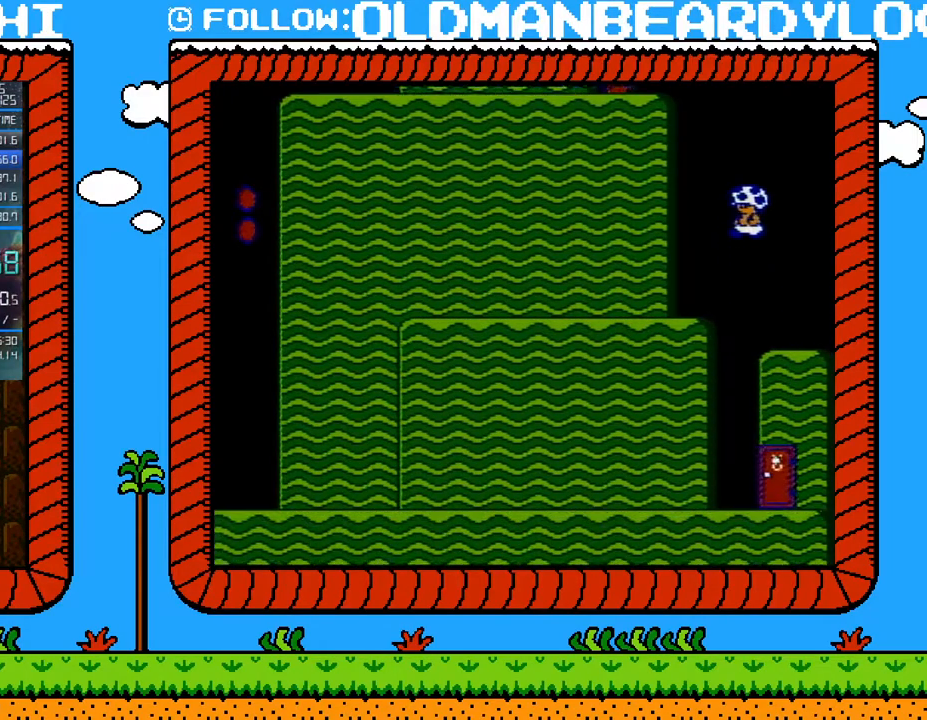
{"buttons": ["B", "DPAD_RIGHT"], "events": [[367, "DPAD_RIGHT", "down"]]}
* * *
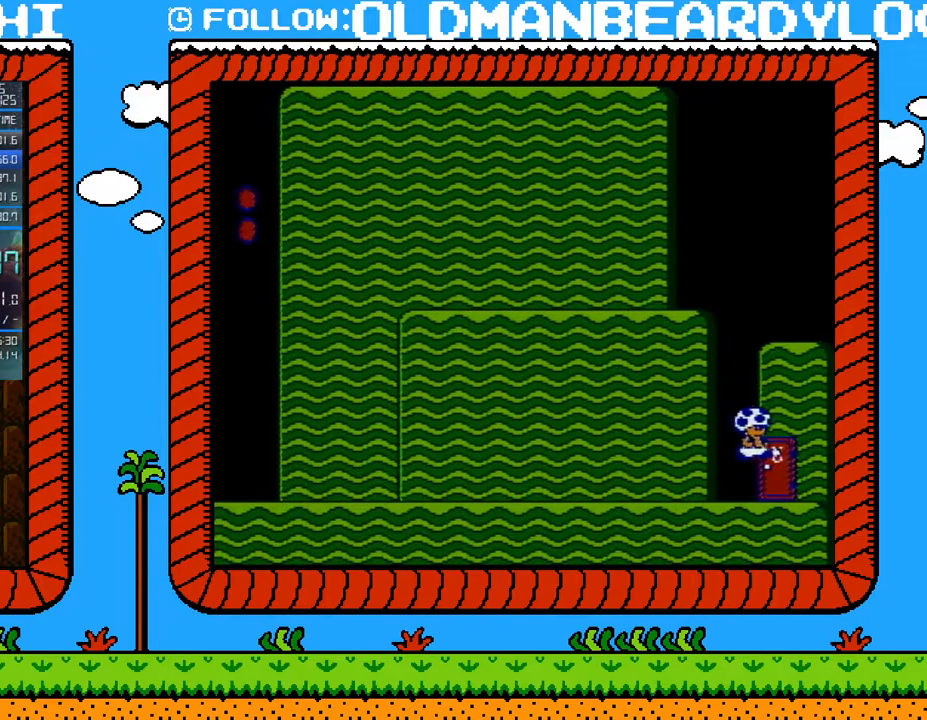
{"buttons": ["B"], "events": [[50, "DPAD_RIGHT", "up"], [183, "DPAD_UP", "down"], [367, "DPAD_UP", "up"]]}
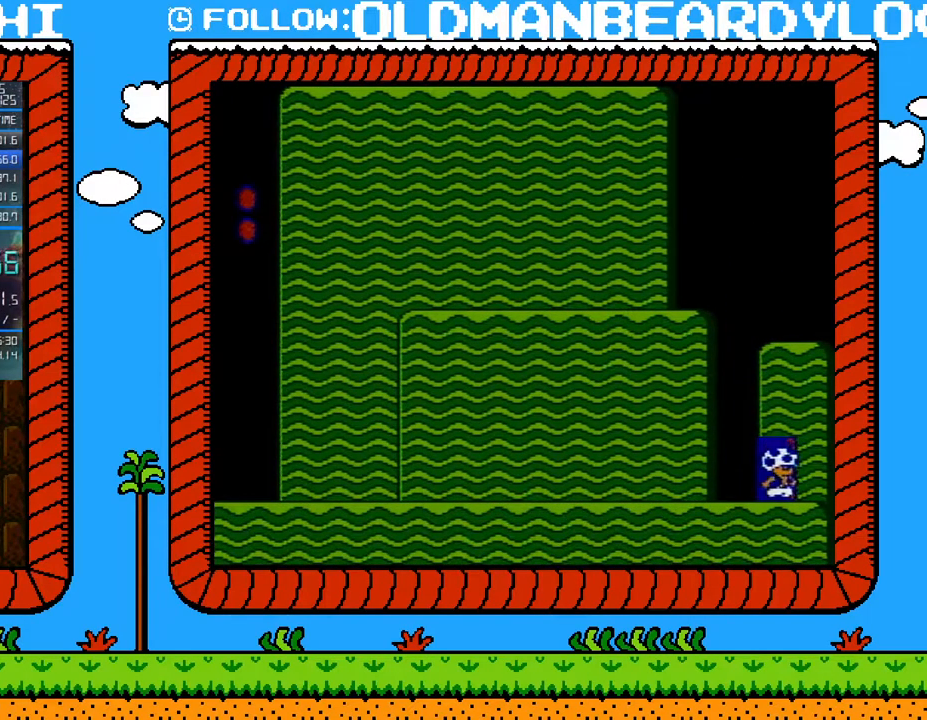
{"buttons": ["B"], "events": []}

◆ THE TASK ◆
What is needed is each line of the entries that contains the word "down".

◆ WRITTEN REPLY ◆
{"buttons": ["B", "DPAD_RIGHT"], "events": [[367, "DPAD_RIGHT", "down"]]}
{"buttons": ["B"], "events": [[50, "DPAD_RIGHT", "up"], [183, "DPAD_UP", "down"], [367, "DPAD_UP", "up"]]}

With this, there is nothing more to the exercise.